Unless you prefer to limit yourself to Descartes' concept of the "I" as the thinking thing. If so, I would vote for a gradual coming into existence of the "I" as the brain develops and as the person starts to interact with its environment. Isn't that good enough?
I'm trying to reduce all extraneous information. The graph only represents "I" with respect to "U" (I'll use "U" for the universe and may remind us of "you" as well). As such, the 'time line' suffices to represent U, for whatever possible reality where "I" may exist, "I" may not exist, both or neither. This exhausts all possible mapping of existence. ONLY what WE (the "I") experiences in U is what I'm asking a question about: Does "I" exist in some "U" for all times, sometimes, or no times? And then, if we bias ourselves to time as having 'order', where the positive horizontal axis exists moving to the right, does "I" always exist with "U" or not? (solipsistic interpretation or not because if we treat "U" as only extant upon our own experience alone, then the subjective experience of existence is all we might interpret "U" to be.)
If "I" am not always extant with "U", what evidence
counts as telling me that there is any
time U exists without me (other than the imperfect 'inductive' inferences)? You used the word, "consciousness", to which I must point out that with respect to 'observing', anything 'observes', not just conscious beings, in that they are things that react within their environment. So a rock 'observes' reality, for instance, when light or atoms 'hit' it and affect it in some way. The question would be whether the rock exists if "I" wasn't there to observe it. [similar to whether a tree falling in the woods without anyone being around makes a sound or not]
If all we can "deduce" is bound to our own existence, then for all practical purposes, "I" and "U" are one and the same.
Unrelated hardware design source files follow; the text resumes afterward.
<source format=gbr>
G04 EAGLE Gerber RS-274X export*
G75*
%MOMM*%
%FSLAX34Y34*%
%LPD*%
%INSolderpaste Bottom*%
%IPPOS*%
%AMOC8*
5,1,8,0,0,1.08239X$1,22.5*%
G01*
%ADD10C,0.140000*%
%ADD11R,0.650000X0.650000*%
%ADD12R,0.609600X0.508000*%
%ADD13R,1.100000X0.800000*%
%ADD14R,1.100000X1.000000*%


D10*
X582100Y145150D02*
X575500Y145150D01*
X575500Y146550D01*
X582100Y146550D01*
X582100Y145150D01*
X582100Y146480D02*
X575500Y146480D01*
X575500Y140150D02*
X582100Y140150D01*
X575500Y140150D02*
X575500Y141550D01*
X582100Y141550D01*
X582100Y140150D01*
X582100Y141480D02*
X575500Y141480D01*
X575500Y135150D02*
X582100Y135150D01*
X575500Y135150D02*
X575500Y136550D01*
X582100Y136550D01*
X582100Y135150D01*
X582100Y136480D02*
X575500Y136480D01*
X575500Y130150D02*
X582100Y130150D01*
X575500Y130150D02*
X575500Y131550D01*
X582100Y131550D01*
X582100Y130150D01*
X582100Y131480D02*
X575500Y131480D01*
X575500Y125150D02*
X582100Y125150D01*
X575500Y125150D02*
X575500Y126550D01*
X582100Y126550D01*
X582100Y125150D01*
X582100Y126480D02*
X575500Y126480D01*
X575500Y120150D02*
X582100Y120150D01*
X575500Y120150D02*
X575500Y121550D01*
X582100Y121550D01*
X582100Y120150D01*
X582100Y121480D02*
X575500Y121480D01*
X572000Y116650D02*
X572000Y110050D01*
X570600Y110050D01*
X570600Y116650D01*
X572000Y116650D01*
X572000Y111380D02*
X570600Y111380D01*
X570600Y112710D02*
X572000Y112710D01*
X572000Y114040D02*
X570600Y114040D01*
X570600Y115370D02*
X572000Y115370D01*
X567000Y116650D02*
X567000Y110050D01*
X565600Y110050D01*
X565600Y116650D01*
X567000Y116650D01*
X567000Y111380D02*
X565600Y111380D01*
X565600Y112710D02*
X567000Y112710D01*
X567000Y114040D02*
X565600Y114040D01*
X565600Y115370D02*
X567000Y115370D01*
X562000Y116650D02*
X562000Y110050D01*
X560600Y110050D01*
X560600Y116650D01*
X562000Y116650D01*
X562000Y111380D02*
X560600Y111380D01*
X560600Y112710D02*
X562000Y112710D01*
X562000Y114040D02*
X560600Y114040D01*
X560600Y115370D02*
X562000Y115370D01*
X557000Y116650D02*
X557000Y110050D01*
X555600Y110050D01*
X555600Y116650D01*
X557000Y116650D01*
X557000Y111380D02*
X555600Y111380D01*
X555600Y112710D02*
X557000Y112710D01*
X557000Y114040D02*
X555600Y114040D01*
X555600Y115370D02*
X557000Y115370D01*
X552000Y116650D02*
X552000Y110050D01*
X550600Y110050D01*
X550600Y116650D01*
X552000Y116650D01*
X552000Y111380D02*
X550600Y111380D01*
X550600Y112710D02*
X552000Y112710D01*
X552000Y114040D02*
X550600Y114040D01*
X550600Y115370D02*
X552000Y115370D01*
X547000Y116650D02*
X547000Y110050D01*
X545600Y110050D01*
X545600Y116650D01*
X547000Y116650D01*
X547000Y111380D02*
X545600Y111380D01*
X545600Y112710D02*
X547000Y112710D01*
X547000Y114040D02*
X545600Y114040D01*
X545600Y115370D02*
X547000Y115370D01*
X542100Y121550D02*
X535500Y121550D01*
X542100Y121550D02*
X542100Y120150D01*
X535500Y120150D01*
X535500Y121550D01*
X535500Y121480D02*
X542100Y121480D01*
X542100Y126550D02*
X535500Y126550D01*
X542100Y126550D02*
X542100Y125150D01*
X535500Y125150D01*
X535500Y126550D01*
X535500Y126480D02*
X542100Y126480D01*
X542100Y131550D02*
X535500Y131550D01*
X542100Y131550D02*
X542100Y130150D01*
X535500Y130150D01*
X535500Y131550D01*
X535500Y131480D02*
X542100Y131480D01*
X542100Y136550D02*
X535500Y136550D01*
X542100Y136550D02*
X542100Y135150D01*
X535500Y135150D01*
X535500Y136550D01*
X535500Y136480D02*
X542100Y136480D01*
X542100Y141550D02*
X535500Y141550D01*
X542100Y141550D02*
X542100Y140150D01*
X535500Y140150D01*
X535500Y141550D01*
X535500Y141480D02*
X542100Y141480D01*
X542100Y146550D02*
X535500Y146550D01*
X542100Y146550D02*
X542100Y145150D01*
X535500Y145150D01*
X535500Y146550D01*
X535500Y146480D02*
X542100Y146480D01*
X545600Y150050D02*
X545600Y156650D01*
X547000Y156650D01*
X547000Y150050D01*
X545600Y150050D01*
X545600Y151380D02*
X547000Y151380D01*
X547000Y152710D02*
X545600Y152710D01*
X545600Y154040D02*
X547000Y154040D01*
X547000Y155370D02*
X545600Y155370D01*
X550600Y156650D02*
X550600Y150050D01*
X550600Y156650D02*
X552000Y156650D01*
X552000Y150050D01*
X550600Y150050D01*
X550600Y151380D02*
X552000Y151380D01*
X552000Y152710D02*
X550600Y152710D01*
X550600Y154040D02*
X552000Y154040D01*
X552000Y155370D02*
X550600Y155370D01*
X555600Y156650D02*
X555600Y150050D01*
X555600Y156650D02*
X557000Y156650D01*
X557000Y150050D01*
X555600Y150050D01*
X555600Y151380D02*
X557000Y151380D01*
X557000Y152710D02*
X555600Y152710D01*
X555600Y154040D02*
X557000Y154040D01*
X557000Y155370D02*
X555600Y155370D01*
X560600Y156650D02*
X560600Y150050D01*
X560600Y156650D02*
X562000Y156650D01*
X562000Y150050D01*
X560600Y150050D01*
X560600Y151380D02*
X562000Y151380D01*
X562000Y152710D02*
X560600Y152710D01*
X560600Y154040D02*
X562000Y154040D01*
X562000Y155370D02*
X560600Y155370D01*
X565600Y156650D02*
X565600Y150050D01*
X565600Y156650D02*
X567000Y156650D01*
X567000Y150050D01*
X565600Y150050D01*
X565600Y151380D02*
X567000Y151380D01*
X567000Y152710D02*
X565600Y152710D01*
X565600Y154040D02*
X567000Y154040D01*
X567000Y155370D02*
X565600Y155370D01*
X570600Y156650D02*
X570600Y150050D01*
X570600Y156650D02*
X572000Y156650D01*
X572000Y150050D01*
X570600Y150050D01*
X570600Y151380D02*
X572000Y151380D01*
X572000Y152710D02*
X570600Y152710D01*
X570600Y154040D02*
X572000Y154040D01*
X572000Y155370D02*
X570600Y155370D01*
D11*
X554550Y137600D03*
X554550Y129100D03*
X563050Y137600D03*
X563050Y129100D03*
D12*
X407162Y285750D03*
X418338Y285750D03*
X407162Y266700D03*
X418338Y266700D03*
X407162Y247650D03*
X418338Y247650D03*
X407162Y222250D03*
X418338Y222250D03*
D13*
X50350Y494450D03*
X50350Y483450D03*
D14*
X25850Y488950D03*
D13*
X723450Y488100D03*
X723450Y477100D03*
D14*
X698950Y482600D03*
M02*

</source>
We only INDUCE
that "I" is not "U" because the "I" lacks the capacity to know all it experiences by default. But if we still were the "U", our experience of being only a limited subset could also possibly represent some fact of our own creation: that some greater "I" we are CHOSE to limit our own awareness locally. So, this would be like thinking you could BE "God" and are just not presently aware of this because you were/are powerful enough to "lift a rock too heavy for you to lift" sort of thing. Certainly if "I" was "U", then this is one possibility.
However, because we ARE 'limited' from the perspective of being "I" now, what can we be certain of not knowing and thus, asking, is what can I use of my experience to infer whether I was born or not? We know that we have real technology that can knock our consciousness out, such as anesthetics. This seems to work merely by preventing our memory from recording anything. Given we use 'memory' as some intrinsic part of "I" necessary to exist in the moment, it is possible that the "I" may have existed prior
to our inferred birth but that the memory of it is not accessible from the perspective of "I".
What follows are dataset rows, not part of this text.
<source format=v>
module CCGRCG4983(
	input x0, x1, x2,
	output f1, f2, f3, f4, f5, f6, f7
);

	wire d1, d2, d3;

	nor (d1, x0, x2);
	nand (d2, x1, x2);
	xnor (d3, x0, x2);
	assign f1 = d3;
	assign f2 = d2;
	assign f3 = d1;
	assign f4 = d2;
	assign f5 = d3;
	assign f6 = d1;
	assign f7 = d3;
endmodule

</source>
So the graph exhausts all the possibilities of "I" existing with "U". Either there is a time where "I" existed or not; If "U" is distinct from "I", then "I" is a subset of "U" only, and is thus at least 'finite' from one end, like being born on one end and dying on the other. I didn't ask here whether we persist eternally or not because I am only concerned if there is ANY division between "I" and "U". So if there is some rationale for being 'born', whatever we may deduce about this can be true about any other 'end', like dying.
The question I am asking is how do we determine if "I" has any
finite boundary with respect to "U"? The option to add both a discrete and continuous option in the shaded area is to include the possibility of defining "I" as either the act of being initially conceived OR to some point later where we officially may define ourselves as the "I" we seem to define ourselves as now. All that matters is to determine if there is at least some time, x, where I did not exist, to know for certain that "I" was born. If we can't deduce
this, are we stuck with inducing
our existence as a mere subset of "U"?